Alle Mitarbeiterinnen und Mitarbeiter besuchen eine Tagesveranstaltung namens „Change Convention“. Hier können sie die neuen Komponenten anschauen und erfahren, wie der Umbau abläuft und wie das neue Auto funktioniert. Bislang besuchte rund die Hälfte der Beschäftigten dieses Event, die andere Hälfte folgt bis Ende des Jahres. Immer 70 pro Veranstaltung.


Ihr habt bestimmt das Thema Elektromobilität auch auf euren Betriebsversammlungen gehabt. Wie seid ihr das angegangen?

Wir hatten BVs, die wir bewusst zum Thema Elektromobilität durchgeführt haben. Wir luden dazu Experten ein, um aufzuklären und mit einigen Mythen aufzuräumen. Denn viel stimmt hier eben nicht oder wird stark dramatisiert. Zum Beispiel bei der Ladezeit: Wer von Zwickau von Amsterdam fährt, muss zwischendurch den Akku nur 35 Minuten laden. Dass bei dieser Strecke von über 700 Kilometern eine halbe Stunde Pause ganz guttut, das kann wohl jeder nachvollziehen.


Wie kommen die Change Convention und eure Expertengespräche bei der Belegschaft an?

Fast immer gut. Für die Belegschaft wird so das Thema Elektromobilität fassbarer. So ist es leichter sich darauf einzulassen.


Gibt es auch Sorgen in der Belegschaft?

Manche in der Mannschaft machen sich Sorgen, ob das Auto denn auch gekauft wird. Vor allem machen sie sich deshalb sorgen, weil die Ladeinfrastruktur noch nicht ausreichend zur Verfügung steht, weil sie zum Beispiel zuhause keine Ladesäule in der Nähe haben.


Ist das nicht eine berechtigte Sorge?

Bei der E-Mobilität muss man umdenken. Man fährt nicht mehr zum Tanken. Das Tanken kann zum Beispiel während des Einkaufens auf dem Parkplatz des Supermarkts miterledigt werden. Oder in der Parkgarage des Arbeitgebers, während man auf Arbeit ist. So muss nicht jeder zuhause seine eigene Ladestation haben. Aber es stimmt schon, die Politik muss beim Thema Ladeinfrastruktur noch deutlich nachlegen.


Welche Tipps kannst du an andere BRs geben, die selber gerade in der Transformation stecken?

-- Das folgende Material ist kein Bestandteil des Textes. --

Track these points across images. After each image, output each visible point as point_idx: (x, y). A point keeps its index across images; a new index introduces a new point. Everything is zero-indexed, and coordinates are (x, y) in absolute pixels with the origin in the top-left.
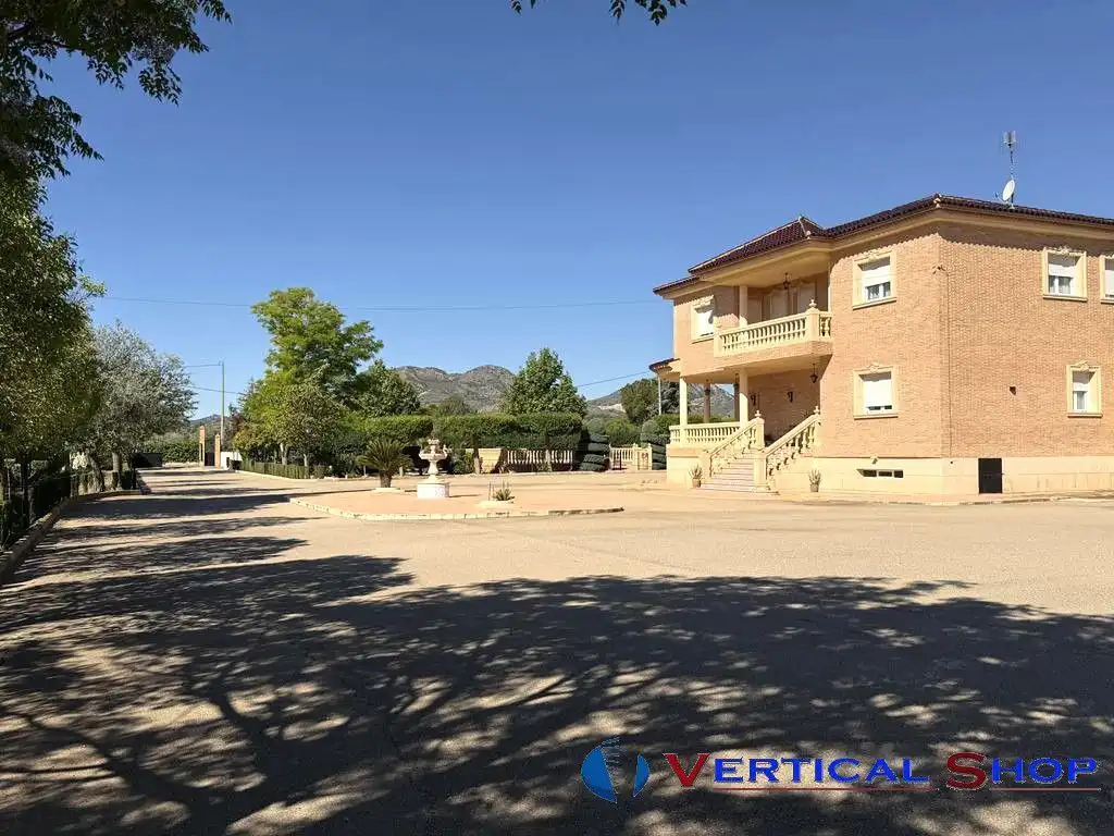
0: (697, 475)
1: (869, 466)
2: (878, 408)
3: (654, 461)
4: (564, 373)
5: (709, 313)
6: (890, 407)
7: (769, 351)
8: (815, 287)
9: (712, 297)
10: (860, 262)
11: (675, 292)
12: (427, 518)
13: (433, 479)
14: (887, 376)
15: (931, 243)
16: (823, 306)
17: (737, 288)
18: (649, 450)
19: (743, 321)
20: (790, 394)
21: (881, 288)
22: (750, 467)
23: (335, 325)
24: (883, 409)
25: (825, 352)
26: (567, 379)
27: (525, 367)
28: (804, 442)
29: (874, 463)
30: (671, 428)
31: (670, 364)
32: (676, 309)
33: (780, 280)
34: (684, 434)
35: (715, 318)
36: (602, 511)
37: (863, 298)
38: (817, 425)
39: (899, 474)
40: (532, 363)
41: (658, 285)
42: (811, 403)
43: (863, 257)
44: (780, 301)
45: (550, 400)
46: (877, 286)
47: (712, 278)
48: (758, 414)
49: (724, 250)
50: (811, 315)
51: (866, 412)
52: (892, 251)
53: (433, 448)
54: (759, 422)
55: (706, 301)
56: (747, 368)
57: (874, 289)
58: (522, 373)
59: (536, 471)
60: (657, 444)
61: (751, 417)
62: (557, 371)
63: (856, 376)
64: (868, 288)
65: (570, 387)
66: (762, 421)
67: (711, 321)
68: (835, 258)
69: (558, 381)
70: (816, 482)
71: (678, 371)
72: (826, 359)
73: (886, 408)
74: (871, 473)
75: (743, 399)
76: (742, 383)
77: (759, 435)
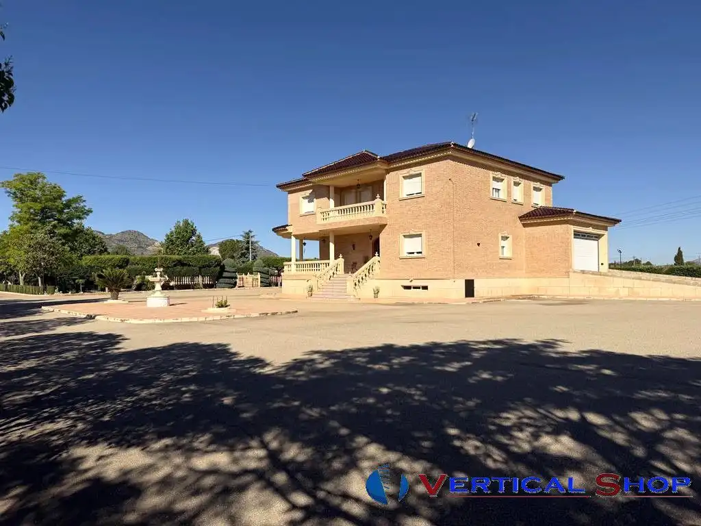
0: (311, 290)
1: (407, 283)
2: (413, 253)
3: (261, 282)
4: (197, 233)
6: (421, 253)
7: (352, 221)
8: (375, 188)
9: (311, 191)
10: (403, 175)
11: (289, 187)
12: (179, 321)
13: (158, 294)
14: (420, 235)
15: (446, 166)
16: (382, 198)
17: (329, 187)
18: (259, 276)
19: (332, 202)
20: (354, 246)
22: (344, 284)
23: (60, 197)
24: (416, 254)
25: (383, 222)
26: (199, 236)
27: (173, 229)
28: (371, 271)
29: (411, 281)
30: (285, 263)
31: (287, 228)
32: (289, 195)
33: (355, 183)
34: (293, 267)
37: (404, 194)
38: (377, 263)
39: (425, 288)
40: (178, 227)
41: (280, 183)
42: (376, 248)
43: (405, 172)
44: (352, 195)
45: (189, 248)
47: (316, 180)
48: (341, 256)
49: (323, 165)
50: (378, 201)
51: (405, 255)
52: (423, 169)
53: (158, 274)
54: (341, 261)
55: (308, 192)
56: (333, 231)
58: (172, 233)
59: (193, 288)
60: (263, 273)
61: (336, 257)
62: (193, 232)
63: (402, 237)
65: (201, 241)
66: (343, 260)
68: (388, 171)
69: (194, 238)
70: (377, 292)
71: (291, 231)
72: (383, 226)
73: (418, 253)
74: (408, 288)
75: (332, 246)
76: (332, 238)
77: (341, 267)
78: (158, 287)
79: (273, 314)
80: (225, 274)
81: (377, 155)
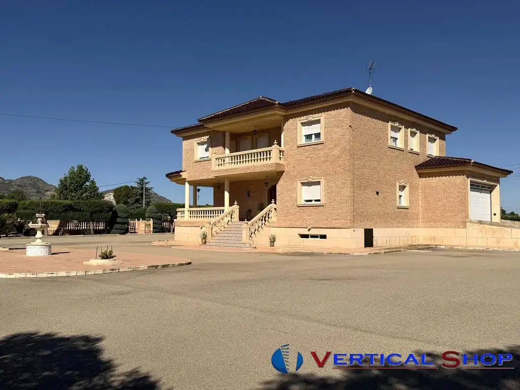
0: (204, 237)
1: (305, 232)
2: (311, 201)
3: (154, 228)
4: (91, 178)
5: (205, 146)
6: (319, 200)
7: (248, 168)
8: (273, 135)
9: (208, 137)
10: (302, 121)
11: (186, 133)
13: (39, 241)
14: (318, 183)
15: (346, 112)
16: (279, 144)
17: (224, 133)
18: (151, 222)
19: (227, 151)
20: (249, 193)
21: (313, 136)
22: (240, 232)
24: (313, 202)
25: (280, 169)
26: (93, 182)
27: (67, 175)
28: (267, 219)
29: (309, 230)
30: (178, 210)
31: (181, 173)
32: (185, 143)
33: (252, 129)
34: (187, 214)
35: (210, 149)
36: (182, 265)
37: (303, 141)
38: (273, 210)
39: (324, 237)
40: (72, 173)
41: (174, 129)
42: (272, 195)
43: (304, 119)
44: (248, 142)
45: (82, 194)
46: (312, 135)
47: (211, 126)
48: (236, 203)
49: (219, 111)
50: (275, 148)
51: (303, 202)
52: (322, 116)
53: (39, 220)
54: (236, 207)
55: (205, 139)
56: (228, 177)
57: (309, 137)
58: (66, 178)
59: (84, 234)
60: (155, 219)
61: (231, 204)
62: (87, 177)
63: (299, 184)
64: (305, 136)
65: (95, 187)
66: (238, 207)
67: (207, 150)
68: (286, 118)
69: (88, 183)
70: (273, 241)
71: (186, 177)
72: (280, 174)
73: (316, 201)
74: (306, 236)
75: (227, 195)
76: (227, 185)
77: (236, 215)
78: (39, 234)
79: (164, 266)
80: (118, 220)
81: (275, 101)
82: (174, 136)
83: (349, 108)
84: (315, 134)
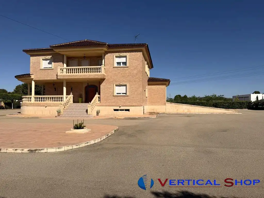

Du musst den Prozess schon sehr intensiv mitbetreuen und genau gucken, was da gemacht wird. Die wichtigsten Themen dabei sind natürlich Beschäftigungssicherung, Qualifizierung und Ergonomie, damit es nicht zu Lasten der Beschäftigten geht. Aber auch die Entgeltsicherung muss man auf dem Schirm haben, wenn Beschäftigte durch den Veränderungsprozess den Job wechseln müssen.